Saved data entries:
▬▬▬

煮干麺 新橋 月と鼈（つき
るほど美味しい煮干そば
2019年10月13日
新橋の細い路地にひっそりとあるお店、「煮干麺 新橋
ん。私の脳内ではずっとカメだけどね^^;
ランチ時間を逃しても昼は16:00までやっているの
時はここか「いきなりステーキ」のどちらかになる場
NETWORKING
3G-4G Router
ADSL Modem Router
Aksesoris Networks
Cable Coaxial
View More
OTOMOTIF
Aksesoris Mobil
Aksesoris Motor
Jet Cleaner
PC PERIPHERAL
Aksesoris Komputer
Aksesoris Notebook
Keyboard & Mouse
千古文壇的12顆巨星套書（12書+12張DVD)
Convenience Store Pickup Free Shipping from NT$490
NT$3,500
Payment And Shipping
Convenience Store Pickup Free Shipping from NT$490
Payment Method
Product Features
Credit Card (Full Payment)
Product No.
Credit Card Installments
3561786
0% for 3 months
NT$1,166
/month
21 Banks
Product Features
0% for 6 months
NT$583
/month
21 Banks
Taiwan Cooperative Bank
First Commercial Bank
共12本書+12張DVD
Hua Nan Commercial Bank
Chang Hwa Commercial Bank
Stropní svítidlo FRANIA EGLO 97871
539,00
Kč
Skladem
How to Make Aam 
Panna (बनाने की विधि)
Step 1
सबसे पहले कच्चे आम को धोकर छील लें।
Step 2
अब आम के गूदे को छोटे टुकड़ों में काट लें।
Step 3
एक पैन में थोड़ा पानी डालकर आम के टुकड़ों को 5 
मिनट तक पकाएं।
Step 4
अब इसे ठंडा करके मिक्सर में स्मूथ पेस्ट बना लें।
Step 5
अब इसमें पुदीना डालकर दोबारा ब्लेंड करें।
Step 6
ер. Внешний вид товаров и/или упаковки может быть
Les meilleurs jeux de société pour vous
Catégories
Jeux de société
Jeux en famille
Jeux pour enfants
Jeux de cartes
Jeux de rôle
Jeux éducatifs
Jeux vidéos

▬▬▬

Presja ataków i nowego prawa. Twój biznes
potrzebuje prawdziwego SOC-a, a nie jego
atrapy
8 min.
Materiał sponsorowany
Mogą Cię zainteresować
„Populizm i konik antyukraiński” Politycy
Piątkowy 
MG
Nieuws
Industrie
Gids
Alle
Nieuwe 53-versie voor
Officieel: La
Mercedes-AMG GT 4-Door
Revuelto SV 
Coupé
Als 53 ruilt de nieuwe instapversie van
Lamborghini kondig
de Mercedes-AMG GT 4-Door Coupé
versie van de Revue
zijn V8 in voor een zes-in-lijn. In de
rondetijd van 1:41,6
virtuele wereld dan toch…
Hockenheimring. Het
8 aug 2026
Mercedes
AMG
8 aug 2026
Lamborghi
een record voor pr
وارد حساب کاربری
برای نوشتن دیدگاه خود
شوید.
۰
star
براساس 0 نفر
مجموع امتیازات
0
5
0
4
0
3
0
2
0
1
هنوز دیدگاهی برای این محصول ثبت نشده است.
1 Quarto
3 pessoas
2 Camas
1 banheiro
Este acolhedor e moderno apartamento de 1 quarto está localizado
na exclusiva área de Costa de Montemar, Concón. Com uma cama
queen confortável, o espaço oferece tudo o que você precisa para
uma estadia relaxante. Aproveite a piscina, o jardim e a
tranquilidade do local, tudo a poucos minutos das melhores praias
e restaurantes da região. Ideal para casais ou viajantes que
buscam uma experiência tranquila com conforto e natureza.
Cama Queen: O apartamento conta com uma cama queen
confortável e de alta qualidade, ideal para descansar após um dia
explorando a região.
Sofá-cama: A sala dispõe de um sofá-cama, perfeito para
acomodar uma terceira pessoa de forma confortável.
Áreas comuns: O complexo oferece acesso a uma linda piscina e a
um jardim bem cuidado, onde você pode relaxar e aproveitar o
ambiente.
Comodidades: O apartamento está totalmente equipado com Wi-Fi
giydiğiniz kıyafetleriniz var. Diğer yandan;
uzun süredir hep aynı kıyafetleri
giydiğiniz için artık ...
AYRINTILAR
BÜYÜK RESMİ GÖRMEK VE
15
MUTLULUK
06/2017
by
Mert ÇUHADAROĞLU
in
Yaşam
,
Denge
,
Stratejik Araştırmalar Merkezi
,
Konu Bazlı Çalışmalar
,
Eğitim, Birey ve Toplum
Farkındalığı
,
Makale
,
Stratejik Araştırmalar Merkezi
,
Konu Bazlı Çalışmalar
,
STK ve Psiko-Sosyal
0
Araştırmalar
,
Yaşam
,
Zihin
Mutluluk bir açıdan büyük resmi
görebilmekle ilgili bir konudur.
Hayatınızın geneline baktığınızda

▬▬▬

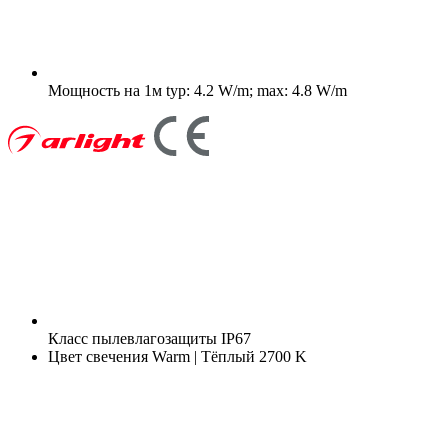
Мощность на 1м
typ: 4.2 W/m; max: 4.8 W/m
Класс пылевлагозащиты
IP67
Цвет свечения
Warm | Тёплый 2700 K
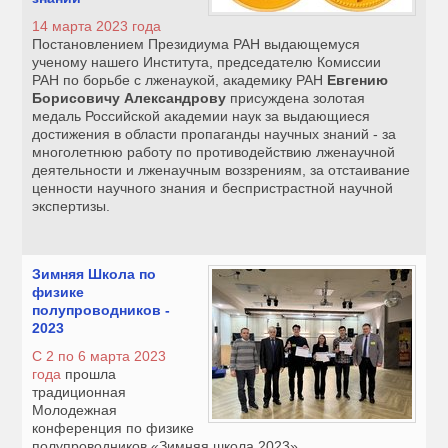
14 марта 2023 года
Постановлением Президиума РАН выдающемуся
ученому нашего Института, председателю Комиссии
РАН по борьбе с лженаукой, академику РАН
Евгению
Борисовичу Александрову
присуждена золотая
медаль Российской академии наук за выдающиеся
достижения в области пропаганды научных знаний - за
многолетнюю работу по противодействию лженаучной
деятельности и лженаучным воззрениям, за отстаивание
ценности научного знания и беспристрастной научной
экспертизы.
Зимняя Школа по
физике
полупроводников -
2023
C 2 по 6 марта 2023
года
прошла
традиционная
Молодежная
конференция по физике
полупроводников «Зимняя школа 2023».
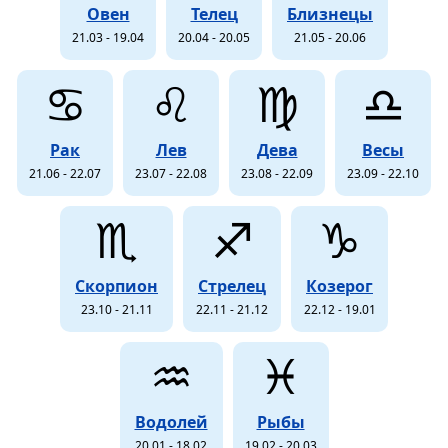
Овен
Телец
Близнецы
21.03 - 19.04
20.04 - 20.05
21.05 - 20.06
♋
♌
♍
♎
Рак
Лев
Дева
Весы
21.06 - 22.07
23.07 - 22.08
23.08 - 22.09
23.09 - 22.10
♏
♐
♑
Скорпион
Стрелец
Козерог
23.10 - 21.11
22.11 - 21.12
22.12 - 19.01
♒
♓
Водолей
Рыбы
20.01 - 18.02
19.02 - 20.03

▬▬▬

What the task asks —
An exact copy of the lines above, from the one containing "Chang Hwa Commercial Bank" through the one containing "Jeux vidéos", is the whole of the answer.

Result of this task —
Chang Hwa Commercial Bank
Stropní svítidlo FRANIA EGLO 97871
539,00
Kč
Skladem
How to Make Aam 
Panna (बनाने की विधि)
Step 1
सबसे पहले कच्चे आम को धोकर छील लें।
Step 2
अब आम के गूदे को छोटे टुकड़ों में काट लें।
Step 3
एक पैन में थोड़ा पानी डालकर आम के टुकड़ों को 5 
मिनट तक पकाएं।
Step 4
अब इसे ठंडा करके मिक्सर में स्मूथ पेस्ट बना लें।
Step 5
अब इसमें पुदीना डालकर दोबारा ब्लेंड करें।
Step 6
ер. Внешний вид товаров и/или упаковки может быть
Les meilleurs jeux de société pour vous
Catégories
Jeux de société
Jeux en famille
Jeux pour enfants
Jeux de cartes
Jeux de rôle
Jeux éducatifs
Jeux vidéos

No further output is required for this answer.